Prix de l'Arc de Triomphe: Longchamp bets on futuristic $145M grandstand

    Story highlights

    • Longchamp race track undergoes major rebuild
    • Paris track home to Prix de l'Arc de Triomphe
    • Bold design created by Dominique Perrault

    (CNN)It hosts one of the most glamorous days on the sporting calendar, but Paris' Longchamp racecourse has long been in need of a makeover.

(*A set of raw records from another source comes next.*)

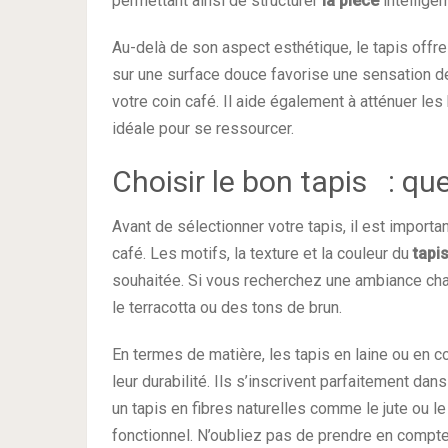
permettant ainsi de structurer
la pièce
intellige
Au-delà de son aspect esthétique, le tapis offr
sur une surface douce favorise une sensation de 
votre coin café. Il aide également à atténuer les
idéale pour se ressourcer.
Choisir le bon tapis : quel
Avant de sélectionner votre tapis, il est importa
café. Les motifs, la texture et la couleur du
tapi
souhaitée. Si vous recherchez une ambiance ch
le terracotta ou des tons de brun.
En termes de matière, les tapis en laine ou en c
leur durabilité. Ils s’inscrivent parfaitement d
un tapis en fibres naturelles comme le jute ou le
fonctionnel. N’oubliez pas de prendre en compte l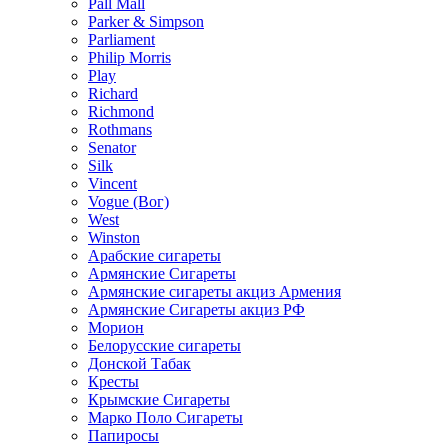
Pall Mall
Parker & Simpson
Parliament
Philip Morris
Play
Richard
Richmond
Rothmans
Senator
Silk
Vincent
Vogue (Вог)
West
Winston
Арабские сигареты
Армянские Сигареты
Армянские сигареты акциз Армения
Армянские Сигареты акциз РФ
Морион
Белорусские сигареты
Донской Табак
Кресты
Крымские Сигареты
Марко Поло Сигареты
Папиросы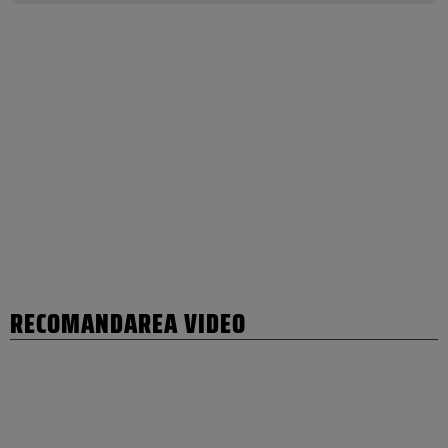
RECOMANDAREA VIDEO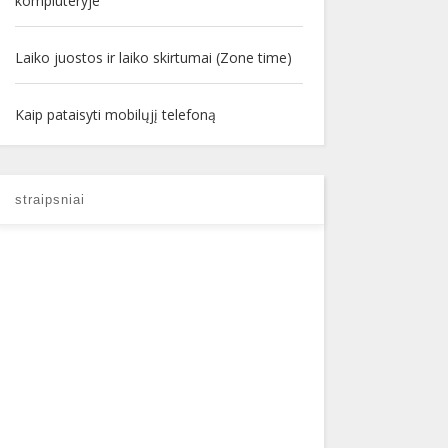
kompiuteryje
Laiko juostos ir laiko skirtumai (Zone time)
Kaip pataisyti mobilųjį telefoną
straipsniai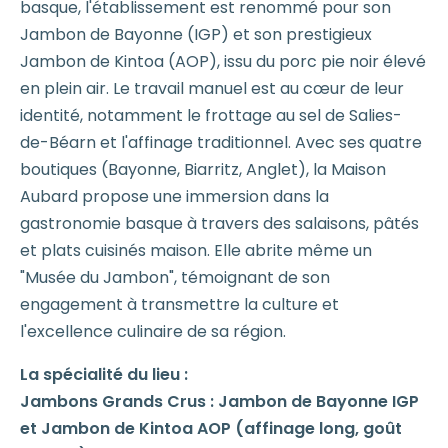
basque, l'établissement est renommé pour son
Jambon de Bayonne (IGP) et son prestigieux
Jambon de Kintoa (AOP), issu du porc pie noir élevé
en plein air. Le travail manuel est au cœur de leur
identité, notamment le frottage au sel de Salies-
de-Béarn et l'affinage traditionnel. Avec ses quatre
boutiques (Bayonne, Biarritz, Anglet), la Maison
Aubard propose une immersion dans la
gastronomie basque à travers des salaisons, pâtés
et plats cuisinés maison. Elle abrite même un
"Musée du Jambon", témoignant de son
engagement à transmettre la culture et
l'excellence culinaire de sa région.
La spécialité du lieu :
Jambons Grands Crus : Jambon de Bayonne IGP
et Jambon de Kintoa AOP (affinage long, goût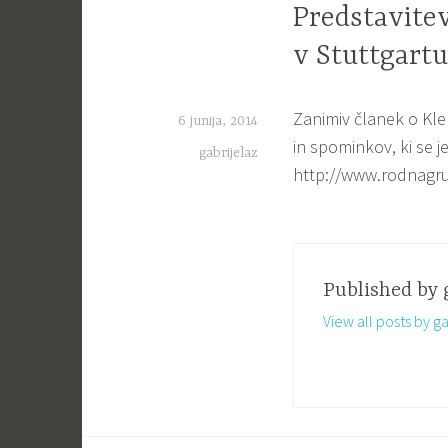
Predstavitev
v Stuttgartu
Zanimiv članek o Kle
6 junija, 2014
in spominkov, ki se je
gabrijelaz
http://www.rodnagrud
Published by
View all posts by ga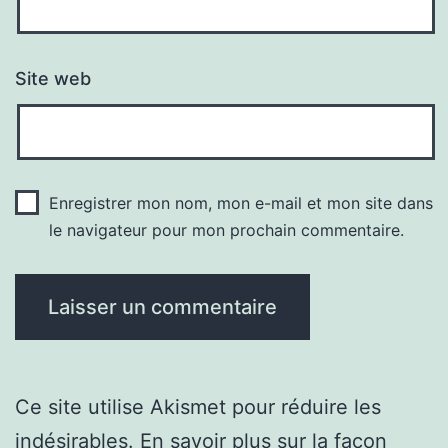
Site web
Enregistrer mon nom, mon e-mail et mon site dans
le navigateur pour mon prochain commentaire.
Ce site utilise Akismet pour réduire les
indésirables.
En savoir plus sur la façon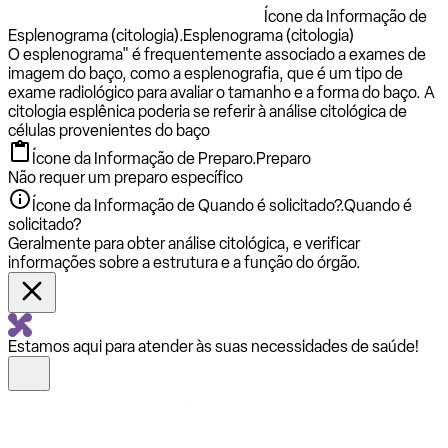
Ícone da Informação de
Esplenograma (citologia).
Esplenograma (citologia)
O esplenograma" é frequentemente associado a exames de
imagem do baço, como a esplenografia, que é um tipo de
exame radiológico para avaliar o tamanho e a forma do baço. A
citologia esplênica poderia se referir à análise citológica de
células provenientes do baço
Ícone da Informação de Preparo.
Preparo
Não requer um preparo específico
Ícone da Informação de Quando é solicitado?.
Quando é
solicitado?
Geralmente para obter análise citológica, e verificar
informações sobre a estrutura e a função do órgão.
Estamos aqui para atender às suas necessidades de saúde!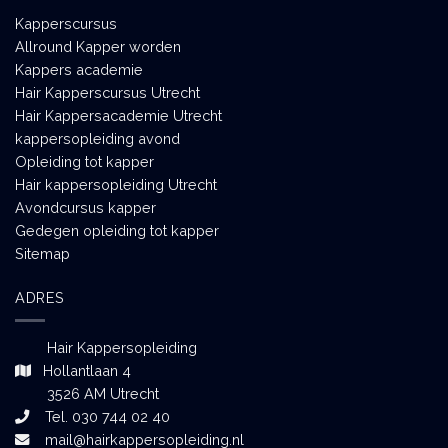
Kapperscursus
Allround Kapper worden
Kappers academie
Hair Kapperscursus Utrecht
Hair Kappersacademie Utrecht
kappersopleiding avond
Opleiding tot kapper
Hair kappersopleiding Utrecht
Avondcursus kapper
Gedegen opleiding tot kapper
Sitemap
ADRES
Hair Kappersopleiding
Hollantlaan 4
3526 AM Utrecht
Tel. 030 744 02 40
mail@hairkappersopleiding.nl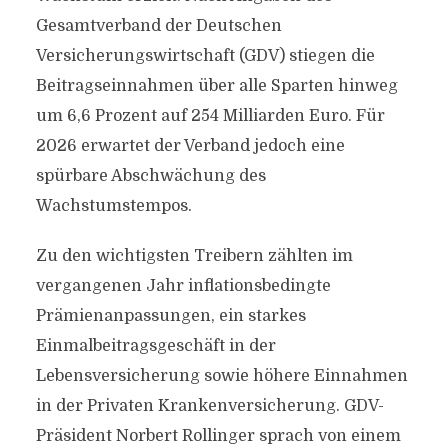
Gesamtverband der Deutschen
Versicherungswirtschaft (GDV) stiegen die
Beitragseinnahmen über alle Sparten hinweg
um 6,6 Prozent auf 254 Milliarden Euro. Für
2026 erwartet der Verband jedoch eine
spürbare Abschwächung des
Wachstumstempos.
Zu den wichtigsten Treibern zählten im
vergangenen Jahr inflationsbedingte
Prämienanpassungen, ein starkes
Einmalbeitragsgeschäft in der
Lebensversicherung sowie höhere Einnahmen
in der Privaten Krankenversicherung. GDV-
Präsident Norbert Rollinger sprach von einem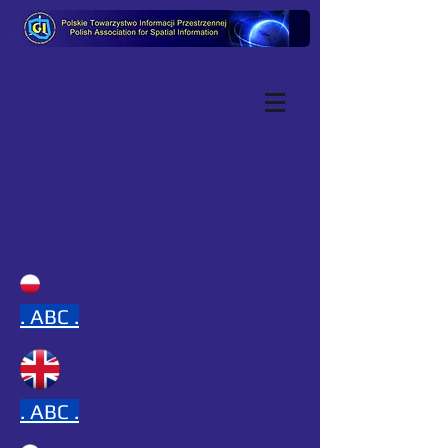
.
ABC .
.
ABC .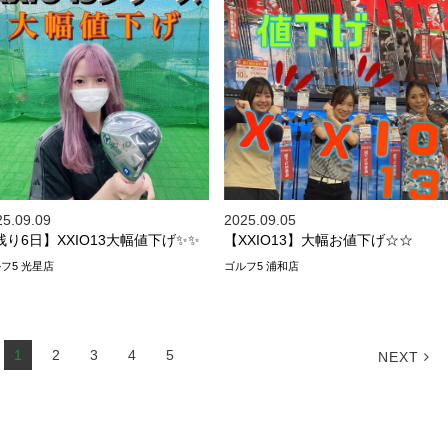
25.09.09
2025.09.05
残り6日】XXIO13大幅値下げ✨✨
【XXIO13】大幅お値下げ☆☆
フ5 光星店
ゴルフ5 浦和店
1
2
3
4
5
NEXT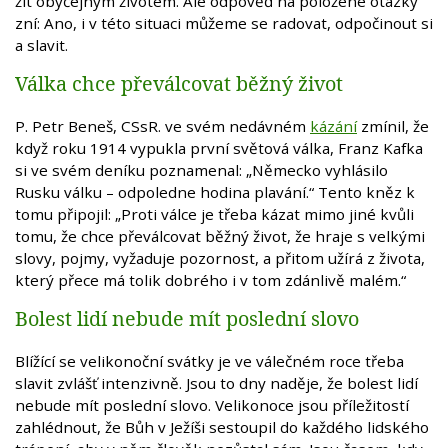
žít obyčejným životem. Ale odpověď na položené otázky
zní: Ano, i v této situaci můžeme se radovat, odpočinout si
a slavit.
Válka chce převálcovat běžný život
P. Petr Beneš, CSsR. ve svém nedávném
kázání
zmínil, že
když roku 1914 vypukla první světová válka, Franz Kafka
si ve svém deníku poznamenal: „Německo vyhlásilo
Rusku válku – odpoledne hodina plavání.“ Tento kněz k
tomu připojil: „Proti válce je třeba kázat mimo jiné kvůli
tomu, že chce převálcovat běžný život, že hraje s velkými
slovy, pojmy, vyžaduje pozornost, a přitom užírá z života,
který přece má tolik dobrého i v tom zdánlivě malém.“
Bolest lidí nebude mít poslední slovo
Blížící se velikonoční svátky je ve válečném roce třeba
slavit zvlášť intenzivně. Jsou to dny naděje, že bolest lidí
nebude mít poslední slovo. Velikonoce jsou příležitostí
zahlédnout, že Bůh v Ježíši sestoupil do každého lidského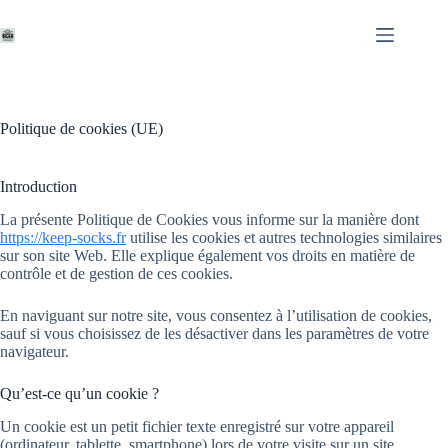
Passer
au
contenu
Politique de cookies (UE)
Introduction
La présente Politique de Cookies vous informe sur la manière dont
https://keep-socks.fr
utilise les cookies et autres technologies similaires
sur son site Web. Elle explique également vos droits en matière de
contrôle et de gestion de ces cookies.
En naviguant sur notre site, vous consentez à l’utilisation de cookies,
sauf si vous choisissez de les désactiver dans les paramètres de votre
navigateur.
Qu’est-ce qu’un cookie ?
Un cookie est un petit fichier texte enregistré sur votre appareil
(ordinateur, tablette, smartphone) lors de votre visite sur un site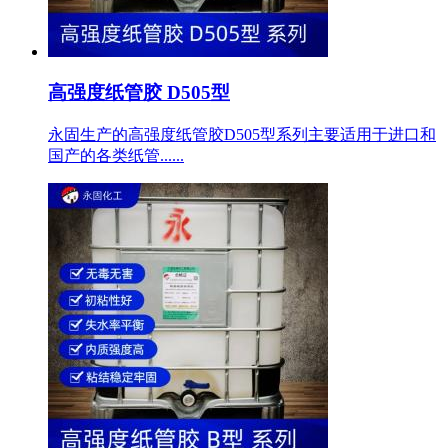
高强度纸管胶 D505型
永固生产的高强度纸管胶D505型系列主要适用于进口和
国产的各类纸管......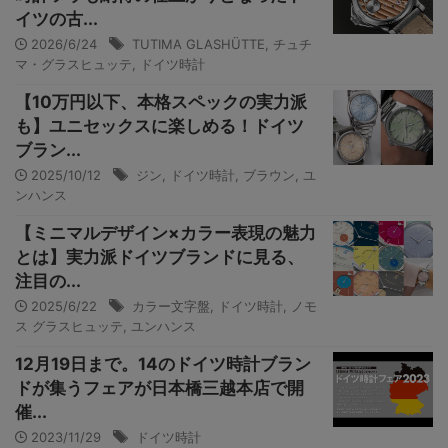
イツの古...
2026/6/24
TUTIMA GLASHÜTTE
,
チュチ
マ・グラスヒュッテ
,
ドイツ時計
【10万円以下、本格スペックの実力派
も】ユニセックスに楽しめる！ドイツ
ブラン...
2025/10/12
ジン
,
ドイツ時計
,
ブラウン
,
ユ
ンハンス
【ミニマルデザイン×カラー表現の魅力
とは】実力派ドイツブランドに見る、
注目の...
2025/6/22
カラー文字盤
,
ドイツ時計
,
ノモ
ス グラスヒュッテ
,
ユンハンス
12月19日まで。14のドイツ時計ブラン
ドが集うフェアが日本橋三越本店で開
催...
2023/11/29
ドイツ時計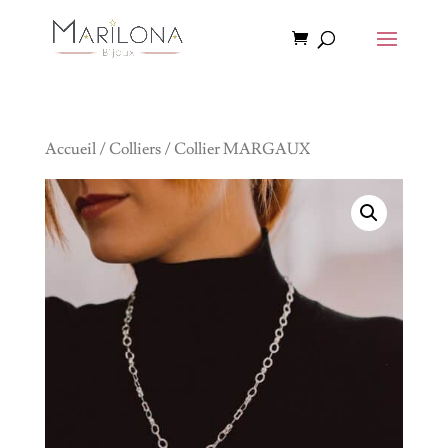
Accueil
/
Colliers
/ Collier MARGAUX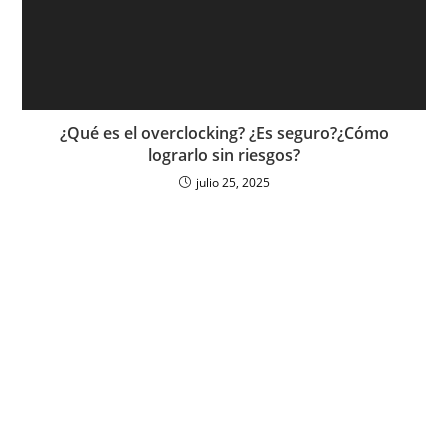
¿Qué es el overclocking? ¿Es seguro?¿Cómo
lograrlo sin riesgos?
julio 25, 2025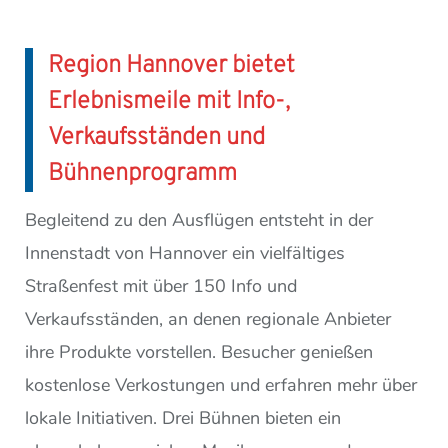
Region Hannover bietet
Erlebnismeile mit Info-,
Verkaufsständen und
Bühnenprogramm
Begleitend zu den Ausflügen entsteht in der
Innenstadt von Hannover ein vielfältiges
Straßenfest mit über 150 Info und
Verkaufsständen, an denen regionale Anbieter
ihre Produkte vorstellen. Besucher genießen
kostenlose Verkostungen und erfahren mehr über
lokale Initiativen. Drei Bühnen bieten ein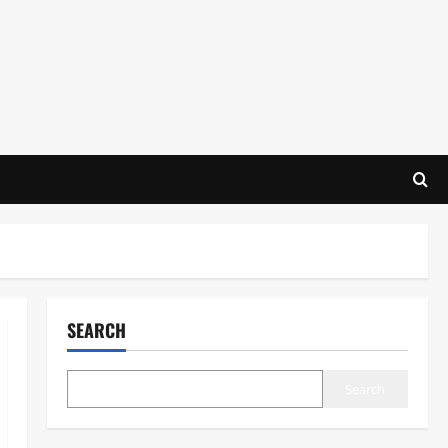
SEARCH
Search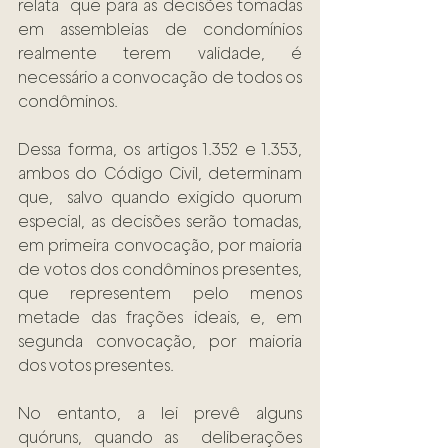
relata  que para as decisões tomadas 
em assembleias de condomínios 
realmente terem validade, é 
necessário a convocação de todos os 
condôminos.  
Dessa forma, os artigos 1.352 e 1.353, 
ambos do Código Civil, determinam 
que,  salvo quando exigido quorum 
especial, as decisões serão tomadas, 
em primeira convocação, por maioria 
de votos dos condôminos presentes, 
que representem pelo menos 
metade das frações ideais, e, em 
segunda convocação, por maioria 
dos votos presentes.  
No entanto, a lei prevê alguns 
quóruns, quando as  deliberações 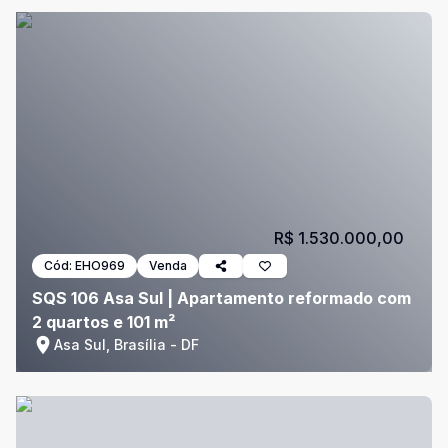
R$ 1.530.000,00
Cód:
EHO969
Venda
SQS 106 Asa Sul | Apartamento reformado com
2 quartos e 101 m²
Asa Sul, Brasília - DF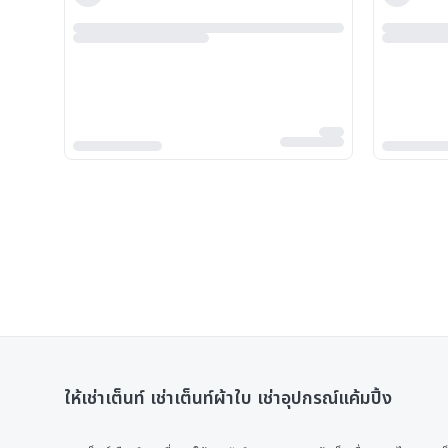
ให้เช่าเต็นท์ เช่าเต็นท์ผ้าใบ เช่าอุปกรณ์แค้มปิ้ง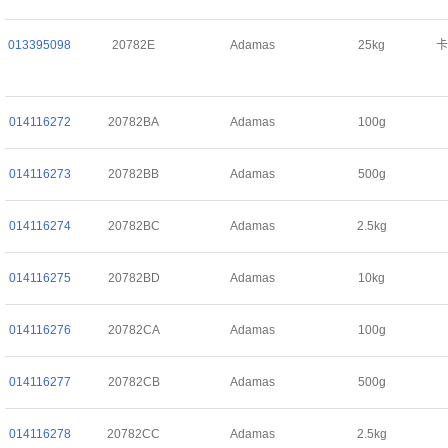
013395098
20782E
Adamas
25kg
卡
014116272
20782BA
Adamas
100g
014116273
20782BB
Adamas
500g
014116274
20782BC
Adamas
2.5kg
014116275
20782BD
Adamas
10kg
014116276
20782CA
Adamas
100g
014116277
20782CB
Adamas
500g
014116278
20782CC
Adamas
2.5kg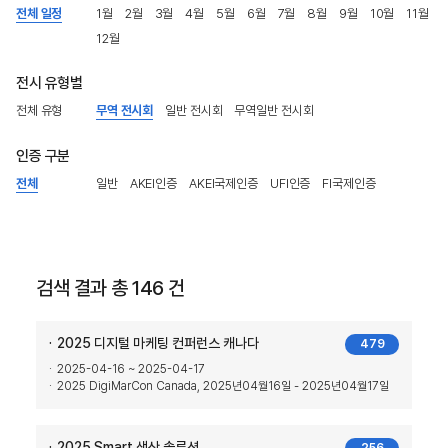
전체 일정
1월
2월
3월
4월
5월
6월
7월
8월
9월
10월
11월
12월
전시 유형별
전체 유형
무역 전시회
일반 전시회
무역일반 전시회
인증 구분
전체
일반
AKEI인증
AKEI국제인증
UFI인증
FI국제인증
검색 결과 총 146 건
2025 디지털 마케팅 컨퍼런스 캐나다
479
2025-04-16 ~ 2025-04-17
2025 DigiMarCon Canada, 2025년04월16일 - 2025년04월17일
2025 Smart 생산 솔루션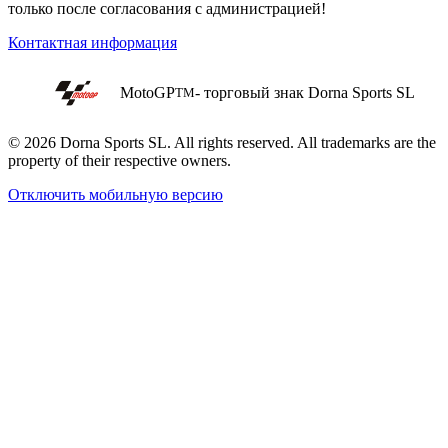
только после согласования с администрацией!
Контактная информация
MotoGP
- торговый знак Dorna Sports SL
TM
© 2026 Dorna Sports SL. All rights reserved. All trademarks are the
property of their respective owners.
Отключить мобильную версию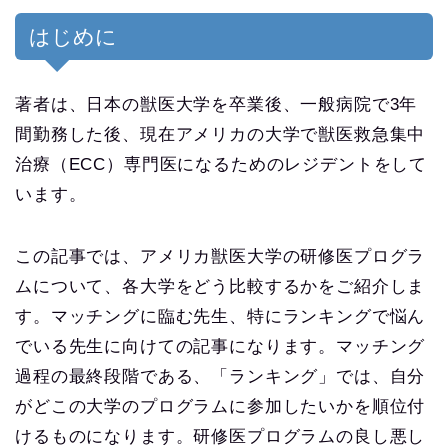
はじめに
著者は、日本の獣医大学を卒業後、一般病院で3年
間勤務した後、現在アメリカの大学で獣医救急集中
治療（ECC）専門医になるためのレジデントをして
います。
この記事では、アメリカ獣医大学の研修医プログラ
ムについて、各大学をどう比較するかをご紹介しま
す。マッチングに臨む先生、特にランキングで悩ん
でいる先生に向けての記事になります。マッチング
過程の最終段階である、「ランキング」では、自分
がどこの大学のプログラムに参加したいかを順位付
けるものになります。研修医プログラムの良し悪し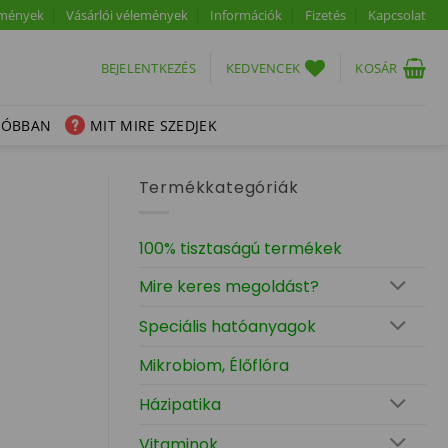
mények
Vásárlói vélemények
Információk
Fizetés
Kapcsolat
BEJELENTKEZÉS
KEDVENCEK
KOSÁR
SÓBBAN
MIT MIRE SZEDJEK
Termékkategóriák
100% tisztaságú termékek
Mire keres megoldást?
Speciális hatóanyagok
Mikrobiom, Élőflóra
Házipatika
Vitaminok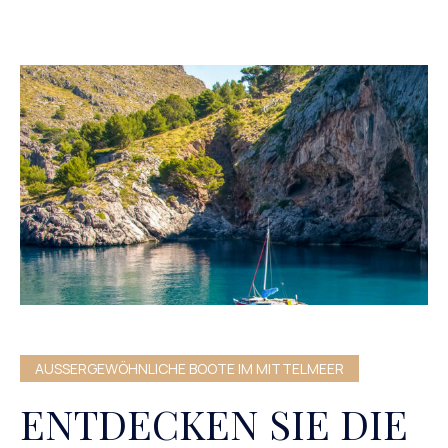
AUSSERGEWÖHNLICHE BOOTE IM MITTELMEER
ENTDECKEN SIE DIE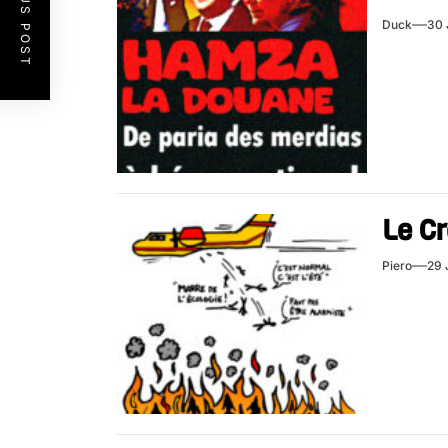
PREVIOUS POST
Duck
30 
Le Cr
Piero
29 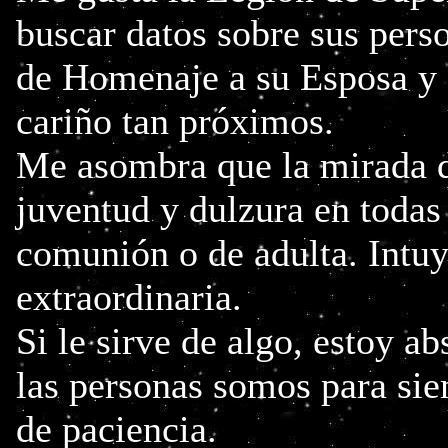
buscar datos sobre sus pers
de Homenaje a su Esposa y 
cariño tan próximos.
Me asombra que la mirada d
juventud y dulzura en todas 
comunión o de adulta. Intuy
extraordinaria.
Si le sirve de algo, estoy 
las personas somos para sie
de paciencia.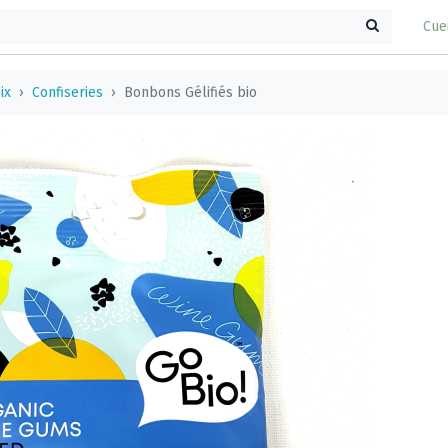
Cue
ix
Confiseries
Bonbons Gélifiés bio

    Next month, following the conclusion of Sunday's Prix de l'Arc de Triomphe, work will start on a project that owner France Galop hopes will transform the appearance of the historic horse racing venue and secure its financial future.
      Architect Dominique Perrault's futuristic new stand design incorporates "transparent shelves," replacing two rather tired main grandstands.
      Erected in the early 1960s, the stands have always felt slightly at odds with their surroundings in the Bois de Boulogne, an 850-hectare public park on the French capital's western fringes.
      The new building and overall redesign is costing €130 million ($145 million) and will feel less alien in the setting, Perrault insists.
      "Everybody is happy with the project because it has got more green space," Perrault told CNN.
      "For me, I like the relationship between the architecture and nature -- it's very smooth, very delicate and poetic also."
      A series of concrete plateaus will house restaurants, bars and terraced hospitality spaces with panoramic views.
      "You can see in all directions," the Paris-based architect explains.
      "The trackside looks out to the east onto Paris, the Eiffel Tower. To the west, you have the Seine river and a park. The idea is you walk on a different plateau and the view on either side is uninterrupted like a fluid promenade."
      Service buildings currently scattered around the site will also be demolished and rebuilt as pavilions, while the racecourse's historic structures will be renovated.